第75話 ヤバい相手
ついにパルザン地方周辺に潜伏していると思われる魔法使いの魔力を探知した。
すぐにでもヤツを捕らえに向かいたいところではあるが……今回はまず敵情視察ということで大人組が特定した場所へと足を運び、子どもである俺とロミーナは屋敷で待機することになった。
「今はみんなを信じて待ちましょう、アズベル」
「そうだね……」
もちろん、俺もみんなを信じている。モリスさんもパウリーネさんもミリーさんもイルデさんも――全員が相当な実力者だ。そもそも今回はただの偵察なので、四人とも無茶な行動は控える……はず。
それでも、妙な胸騒ぎがした。
何事もなければよいがと心配していたら、
「ただいま戻りました」
モリスさんの声が聞こえた。
俺とロミーナは顔を見合わせるとパッと笑い合い、大急ぎで部屋を飛びだす。屋敷の玄関では偵察に出ていた四人を父上や使用人たちが出迎えていた。
「どうだった?」
真っ先に父上がモリスさんにそう尋ねる。
すると、
「敵はこちらの想像以上に厄介な人物です。騎士団も魔法兵団も協力して挑まなければならないでしょう」
神妙な面持ちでそう告げた。
相手の魔法使いはワイバーンをひとりで討伐してしまうくらいの実力を持ったモリスさんでさえ、慎重にいかなければならないと危惧するほどの実力者なのか……まあ、舞踏会の夜に大型モンスターたちをけしかけて王都を襲撃させようとしていたくらいだからな。とりあえずまともじゃないのは確かだ。

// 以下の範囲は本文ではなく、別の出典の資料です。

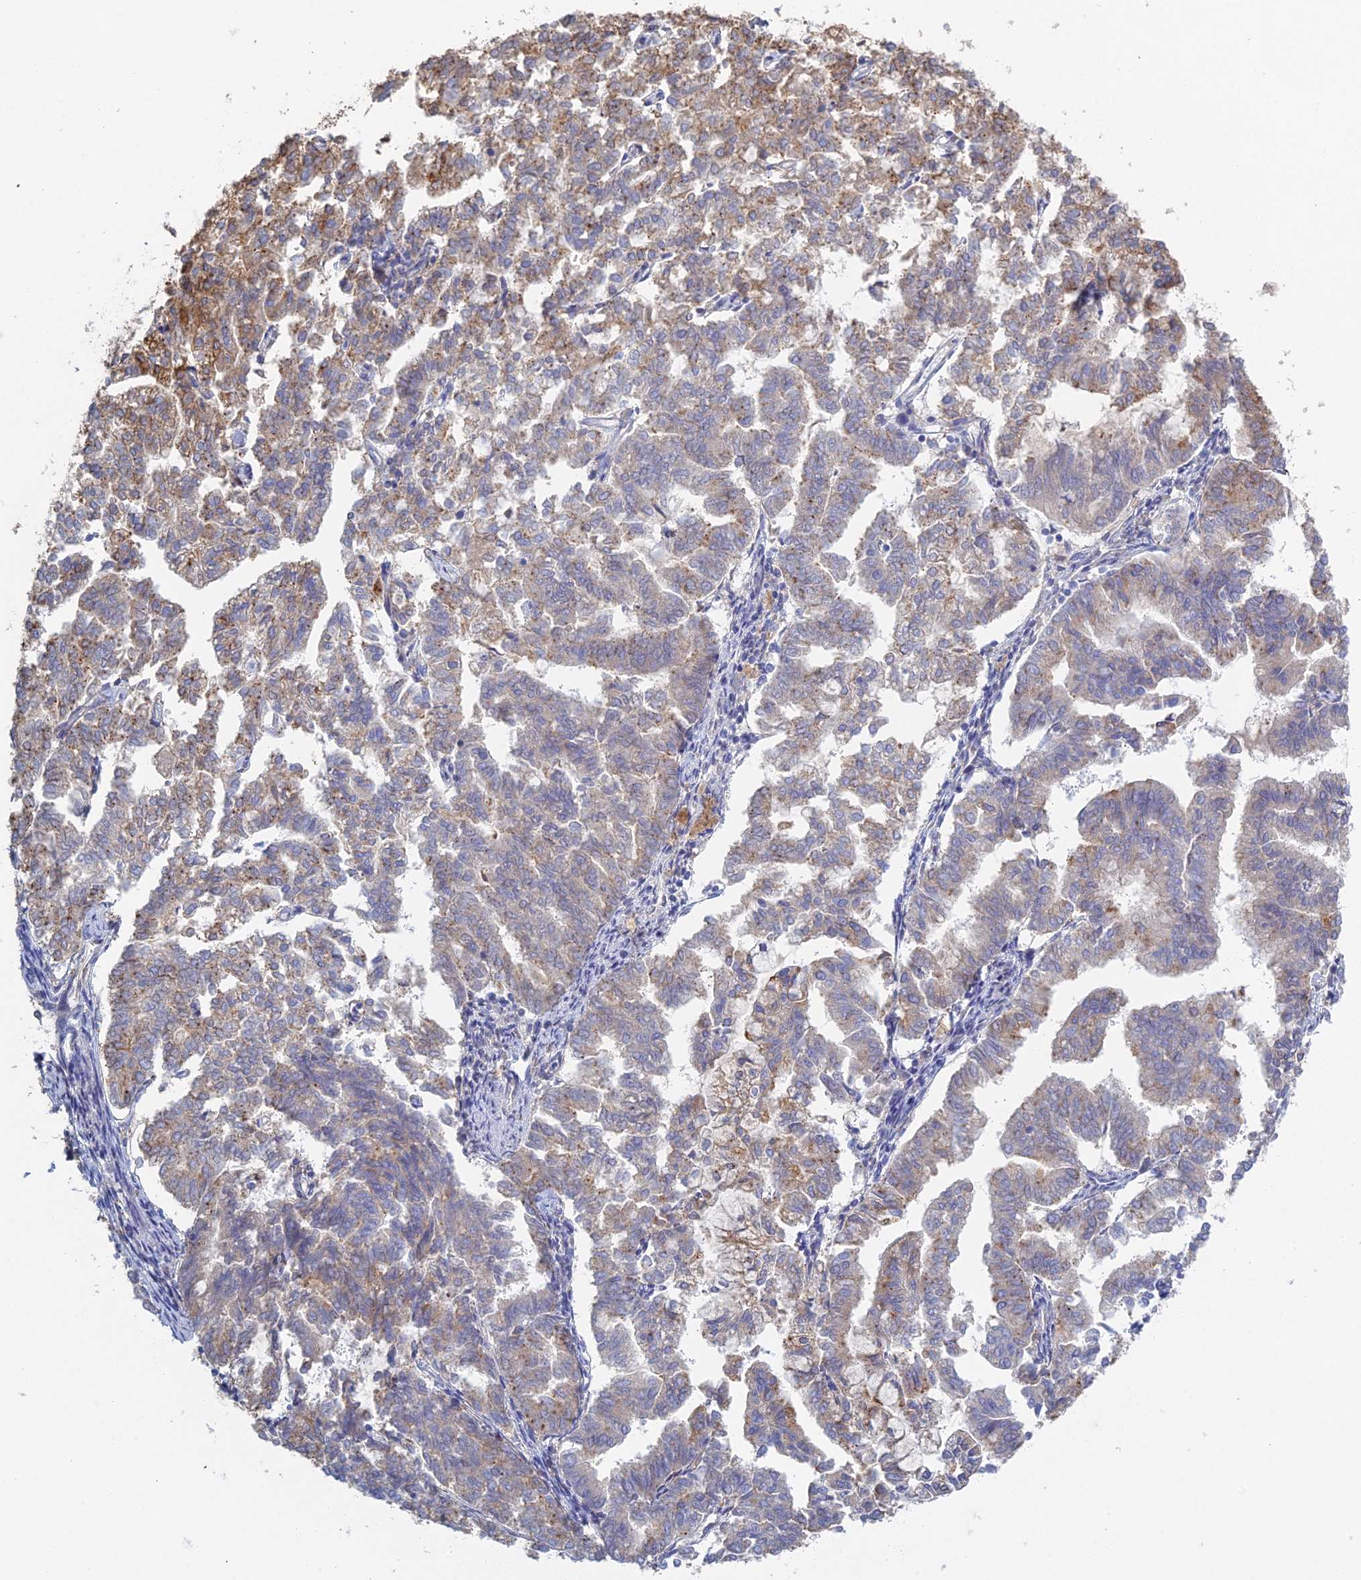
{"staining": {"intensity": "strong", "quantity": "<25%", "location": "cytoplasmic/membranous"}, "tissue": "endometrial cancer", "cell_type": "Tumor cells", "image_type": "cancer", "snomed": [{"axis": "morphology", "description": "Adenocarcinoma, NOS"}, {"axis": "topography", "description": "Endometrium"}], "caption": "This image demonstrates immunohistochemistry (IHC) staining of human adenocarcinoma (endometrial), with medium strong cytoplasmic/membranous positivity in about <25% of tumor cells.", "gene": "TRAPPC6A", "patient": {"sex": "female", "age": 79}}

「それについてだが、先ほど魔法兵団が使い魔をこちらへ送ってきた。今から騎士団と協議をして、部隊を編制すると」
「ならば、返事はこちらから送りますわ。――想定の二倍の兵力は必要になると添えなくてはいけませんもの」
ミリーさんの言葉に、俺は戦慄する。
そんな凄い相手がこのパルザン地方に……いや、そもそもなぜそこまで執着してくるのだろうか。
俺たちが相手の作戦を台無しにしたからという理由では、ここまでこだわる理由として弱い気がする。何か、別の狙いがあるんじゃないか?
「アズベル様とロミーナ様は屋敷でお待ちください」
「あとは我々でなんとかします」
「は、はい、お願いします」
頼もしいモリスさんとパウリーネさんの言葉――だが、俺の中にある妙な引っかかりは未だに消えないままだった。